CMOS technology scaling trend, i.e. the doubling of the operating frequency and the doubling of the number of transistors on a die every eighteen months, also know as Moore's Law has been a fundamental driver for the semiconductor industry for well over three decades. Scaling CMOS technologies into deep sub micron especially into sub 100 nm dimensions have caused a significant shift in business and design philosophy, and methodology. In addition to the semiconductor industry maturation there are seven key disruptive trends impacting the semiconductor industry. They are competitive landscape changes, technology convergence, greater global connectedness, increased design complexity, commoditization, consumerization, and the soaring research, development and engineering costs. These disruptions have made traditional business models increasingly ineffective and the benefits of Moore's Law insufficient for sustained competitiveness [1]. 'More-than-Moore' approach to heterogeneous system integration and holistic system optimization strategies in addition to the benefits of technology scaling are necessary for future success [2] [3].
Embedded computation systems and microprocessor designs have significantly benefitted from "cramming" more transistor on a single die. When memory is included on die (with large amounts of cache on die) the latency incurred in moving data and instructions to the computation units reduces sharply, increasing the overall instruction execution rate and ultimately increasing performance. Increase in operating frequency being another aspect of technology scaling, improves the number of instruction executed per unit time. In a superscalar execution pipeline, increasing operating frequency increases overall instruction execution rate and throughput. The conventional design flow for computation engines (embedded computation systems and microprocessors) starts with architectural design followed by physical design. In nanometer CMOS technologies, successful physical implementation of a highly optimized architectural design is not guaranteed due to power consumption variations, signal integrity and processing challenges.

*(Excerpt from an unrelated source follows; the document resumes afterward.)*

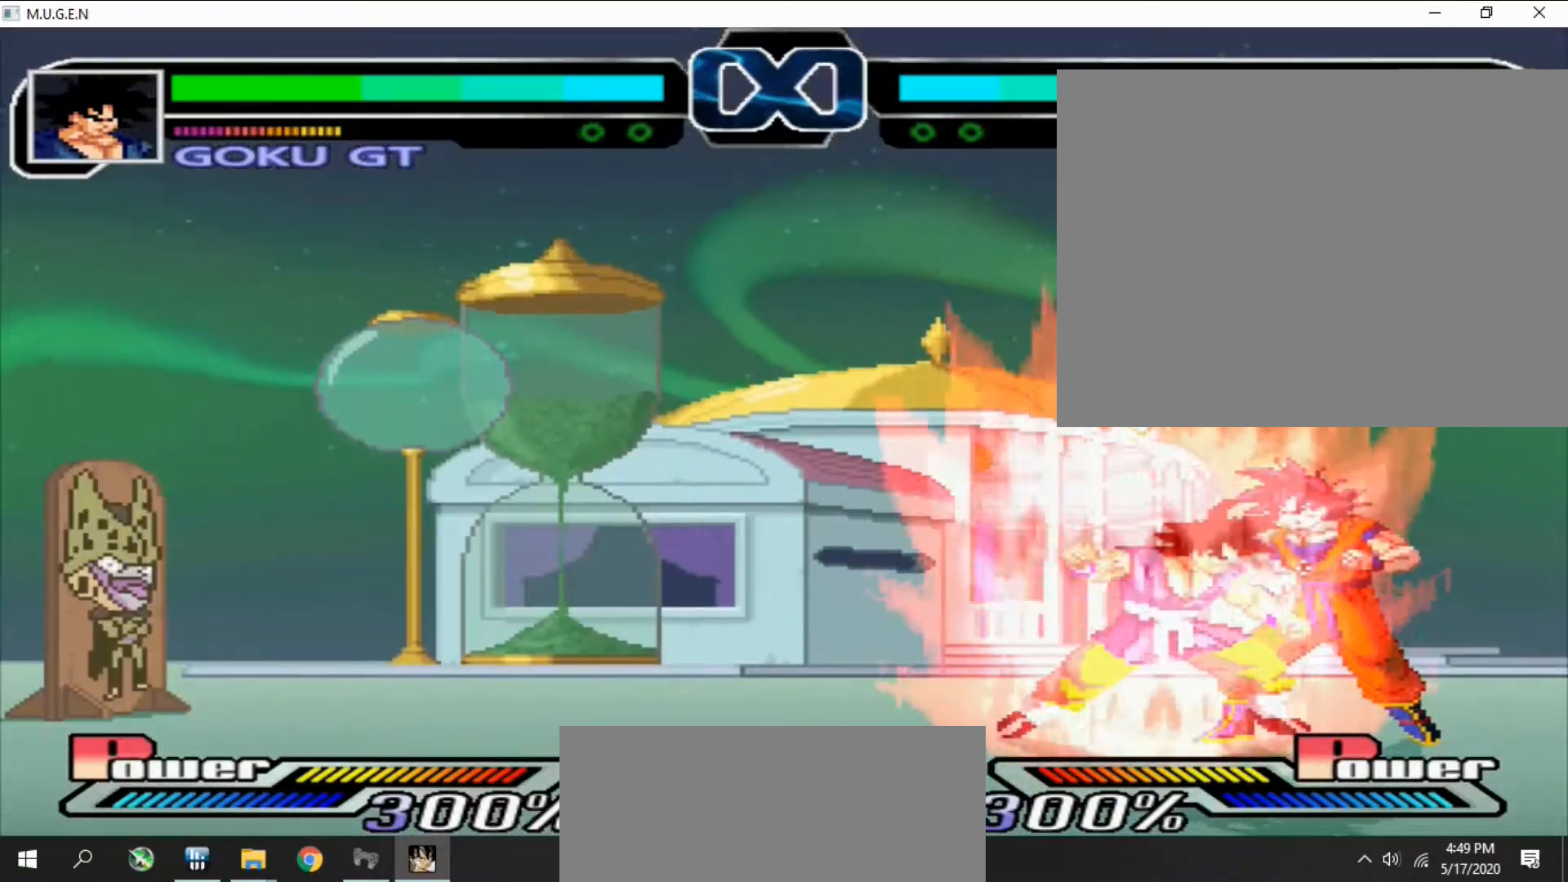
{"buttons": ["DPAD_RIGHT"], "events": [[133, "DPAD_RIGHT", "down"], [167, "DPAD_RIGHT", "up"], [200, "DPAD_RIGHT", "down"], [233, "DPAD_RIGHT", "up"], [267, "DPAD_RIGHT", "down"], [300, "DPAD_RIGHT", "up"], [333, "DPAD_RIGHT", "down"], [367, "DPAD_RIGHT", "up"], [433, "DPAD_RIGHT", "down"], [467, "DPAD_RIGHT", "up"], [500, "DPAD_RIGHT", "down"]]}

Consequently, design convergence in both power and performance have become increasing difficult with increasing levels of system integration, design complexity and technology scaling related uncertainties. As a result, traditional compartmentalized design methodologies are no longer sufficient as they lead to designs that are pessimistic, slow and/or power hungry. A holistic and systematic understanding of the various design tradeoffs and exploring the design solution space extensively early in the design phase improves design convergence. Some design challenges can be best addressed at the circuit level, others are most effectively addressed at the architecture or system level. With increasingly competitive business conditions dictating design cycle times and time-to-market window, a thorough design space exploration at an early stage of a design can put the design in an optimal subspace for better convergence and for avoiding costly redesigns later on in the design cycle. Rapid and effective design space exploration at all stages of a design process enables faster design convergence and meeting time-to-market stipulation. Design space exploration is important and particularly effective during the early stage of a design where design decisions can have a significant impact on design convergence. A holistic approach to system design is possible only when design tools and aids that incorporate high level system models are easily available to perform tradeoff analysis and design space exploration.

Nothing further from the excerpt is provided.